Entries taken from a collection

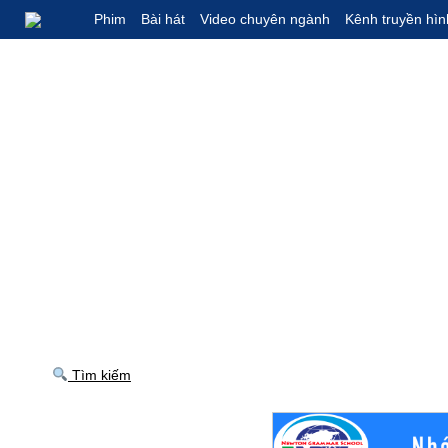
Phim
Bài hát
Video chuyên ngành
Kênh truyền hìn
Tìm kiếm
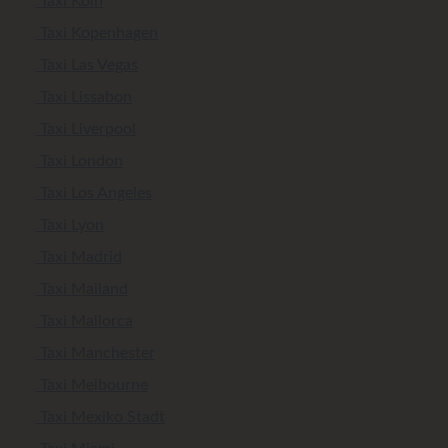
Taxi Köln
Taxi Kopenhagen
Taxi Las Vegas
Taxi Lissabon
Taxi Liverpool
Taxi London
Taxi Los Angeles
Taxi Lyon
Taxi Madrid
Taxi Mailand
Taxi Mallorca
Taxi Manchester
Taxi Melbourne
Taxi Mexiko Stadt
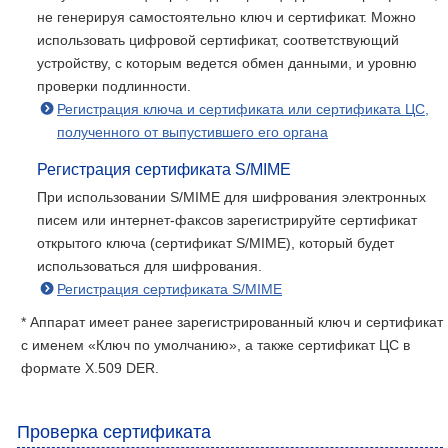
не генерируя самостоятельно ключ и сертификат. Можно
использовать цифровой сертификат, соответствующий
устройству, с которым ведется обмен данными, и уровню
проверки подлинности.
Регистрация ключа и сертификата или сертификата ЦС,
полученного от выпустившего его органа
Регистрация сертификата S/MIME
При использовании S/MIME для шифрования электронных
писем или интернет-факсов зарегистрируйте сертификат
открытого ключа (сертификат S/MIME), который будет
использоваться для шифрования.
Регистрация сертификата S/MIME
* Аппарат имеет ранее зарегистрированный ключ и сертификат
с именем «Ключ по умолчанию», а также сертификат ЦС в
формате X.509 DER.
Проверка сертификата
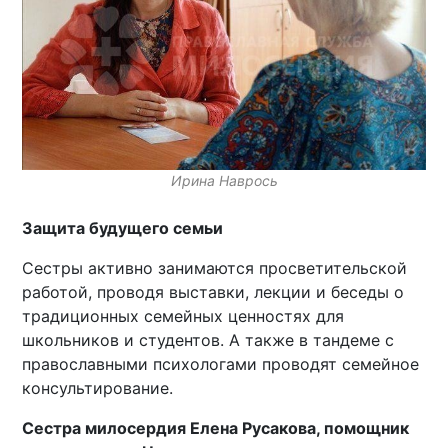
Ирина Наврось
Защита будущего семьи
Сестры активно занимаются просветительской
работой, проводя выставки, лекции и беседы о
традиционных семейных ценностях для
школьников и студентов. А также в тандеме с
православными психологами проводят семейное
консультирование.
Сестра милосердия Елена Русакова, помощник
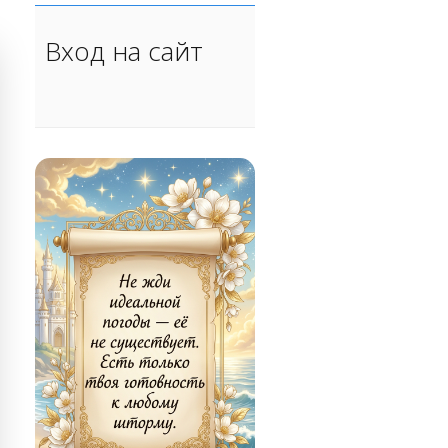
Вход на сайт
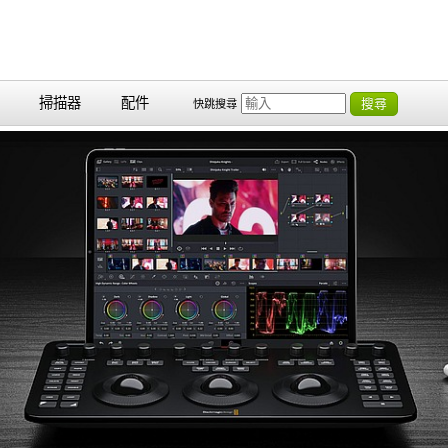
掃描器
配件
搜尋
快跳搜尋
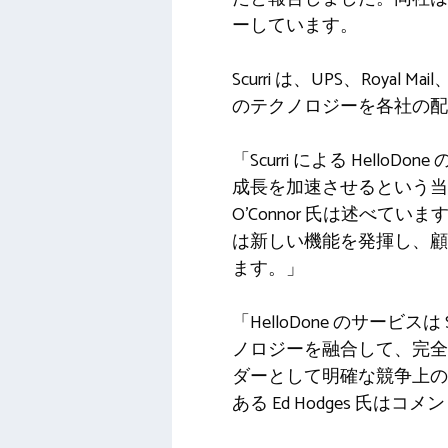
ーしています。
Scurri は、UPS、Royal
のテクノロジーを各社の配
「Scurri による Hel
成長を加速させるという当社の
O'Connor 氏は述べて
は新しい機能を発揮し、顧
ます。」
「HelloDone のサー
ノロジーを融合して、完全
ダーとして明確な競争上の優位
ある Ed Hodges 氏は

▸ **Task description**
The full data, repeated exactly and stripped of its pictures, is the expected answer.

▸ **Written response**
Phim
Bài hát
Video chuyên ngành
Kênh truyền hìn
Tìm kiếm
Taxi Köln
Taxi Kopenhagen
Taxi Las Vegas
Taxi Lissabon
Taxi Liverpool
Taxi London
Taxi Los Angeles
Taxi Lyon
Taxi Madrid
Taxi Mailand
Taxi Mallorca
Taxi Manchester
Taxi Melbourne
Taxi Mexiko Stadt
не генерируя самостоятельно ключ и сертификат. Можно
использовать цифровой сертификат, соответствующий
устройству, с которым ведется обмен данными, и уровню
проверки подлинности.
Регистрация ключа и сертификата или сертификата ЦС,
полученного от выпустившего его органа
Регистрация сертификата S/MIME
При использовании S/MIME для шифрования электронных
писем или интернет-факсов зарегистрируйте сертификат
открытого ключа (сертификат S/MIME), который будет
использоваться для шифрования.
Регистрация сертификата S/MIME
* Аппарат имеет ранее зарегистрированный ключ и сертификат
с именем «Ключ по умолчанию», а также сертификат ЦС в
формате X.509 DER.
Проверка сертификата
Ирина Наврось
Защита будущего семьи
Сестры активно занимаются просветительской
работой, проводя выставки, лекции и беседы о
традиционных семейных ценностях для
школьников и студентов. А также в тандеме с
православными психологами проводят семейное
консультирование.
Сестра милосердия Елена Русакова, помощник
Вход на сайт
掃描器
配件
搜尋
快跳搜尋
ーしています。
Scurri は、UPS、Royal
のテクノロジーを各社の配
「Scurri による Hel
成長を加速させるという当社の
O'Connor 氏は述べて
は新しい機能を発揮し、顧
ます。」
「HelloDone のサー
ノロジーを融合して、完全
ダーとして明確な競争上の優位
ある Ed Hodges 氏は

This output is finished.